Questa volta tocca alla replica di un AK 74, la risposta in "calibro sovietico" alla mitica serie di fucili da assalto USA: il Black Rifle (ColtM16)

La versione recensita è la S con il calcio a stampella abbattibile.

Partendo dalle finiture, anche qui VFC non si è lasciata scappare un bel niente... veramente di alto livello.

La verniciatura ed anche i metalli di questa serie 74 risultano però essere di qualità inferiore se paragonati ai nuovi AIMS appena sfornati.

La vernice si riga facilmente, quanto altrettanto facilmente si ammacca il metallo... cosa che non accade negli AIMS.
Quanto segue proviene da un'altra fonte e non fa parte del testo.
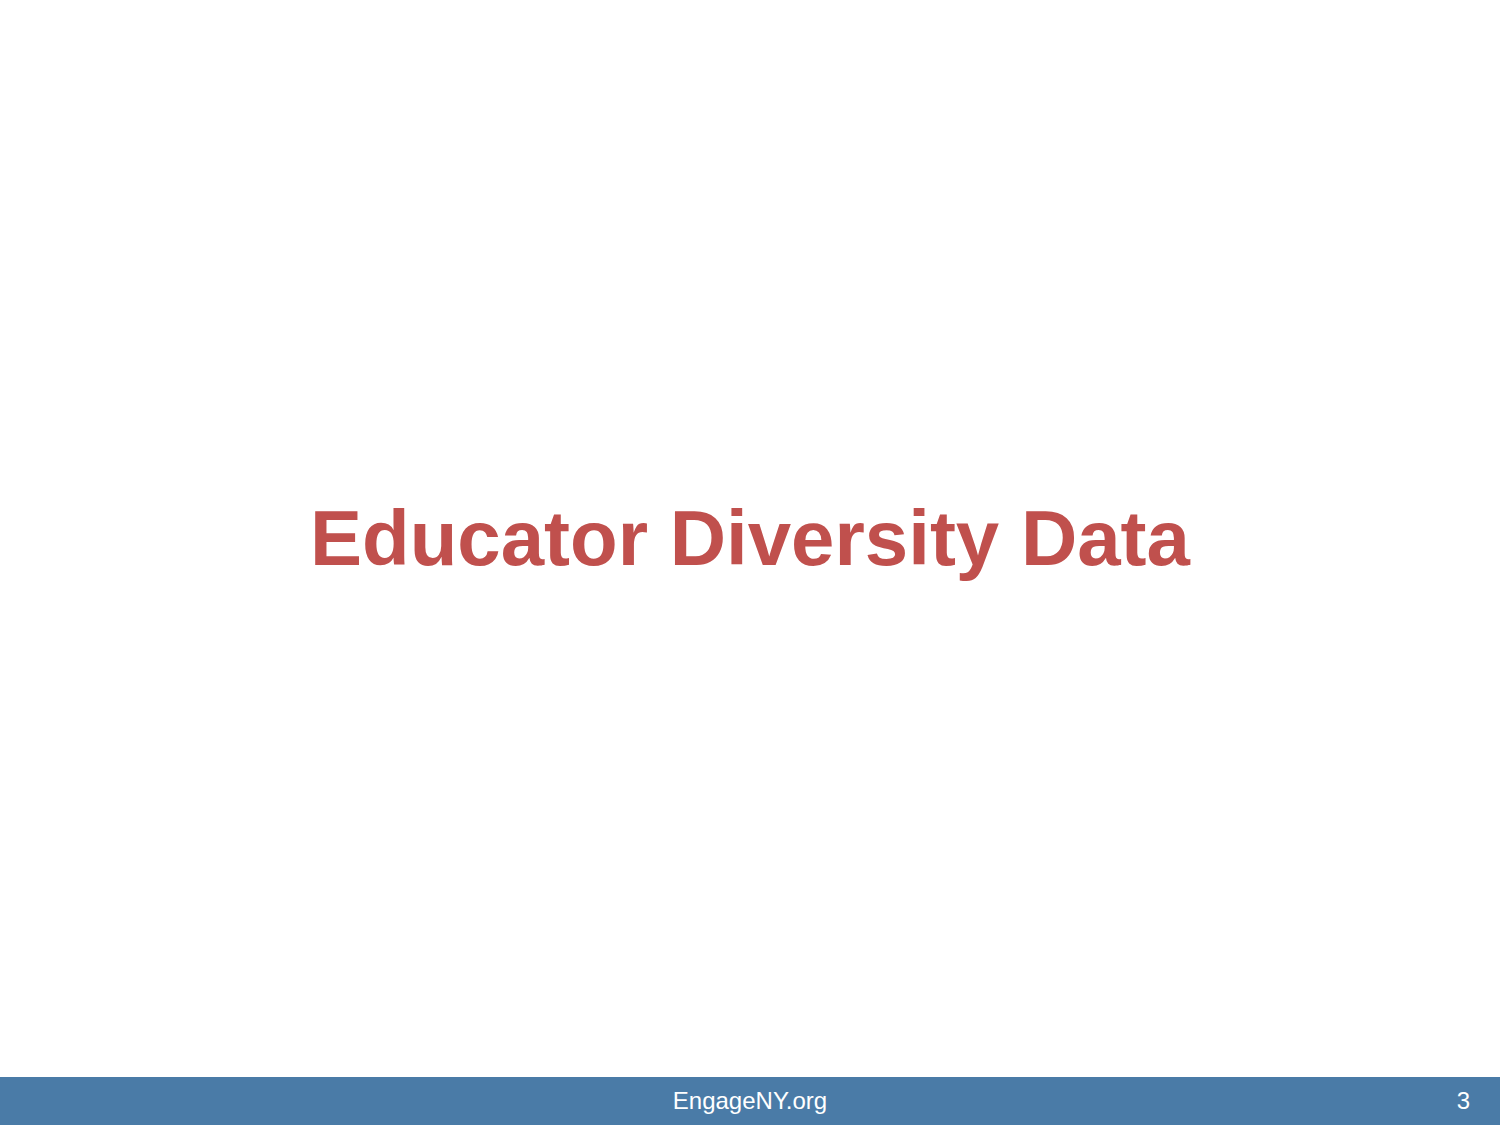Educator Diversity Data
EngageNY.org 3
La finitura delle parti in legno è però sempre spettacolare.






La meccanica è la stessa recensita nel topic dell'AIMS (non sto a ripeterne la descrizione), senza però il fastidioso maccanismo di azionamento dell'otturatore.




All'interno, l'unica differenza trovata dal GB dell'AIMS è il pistone.

Qui si utilizza un pistone con rotaie alleggerite High Speed.

Gli ingranaggi erano da spessorare, il grasso praticamente nullo, le boccole in plastica.




Il ROF risulta essere interessante, con una 11.1 si aggira sui 25 bb/sec di serie.
Il gommino hop-up funziona bene, è sensibile alle regolazioni.

Compatibilità caricatori: King Arms e Dboy funzionano alla grande senza alcun intoppo.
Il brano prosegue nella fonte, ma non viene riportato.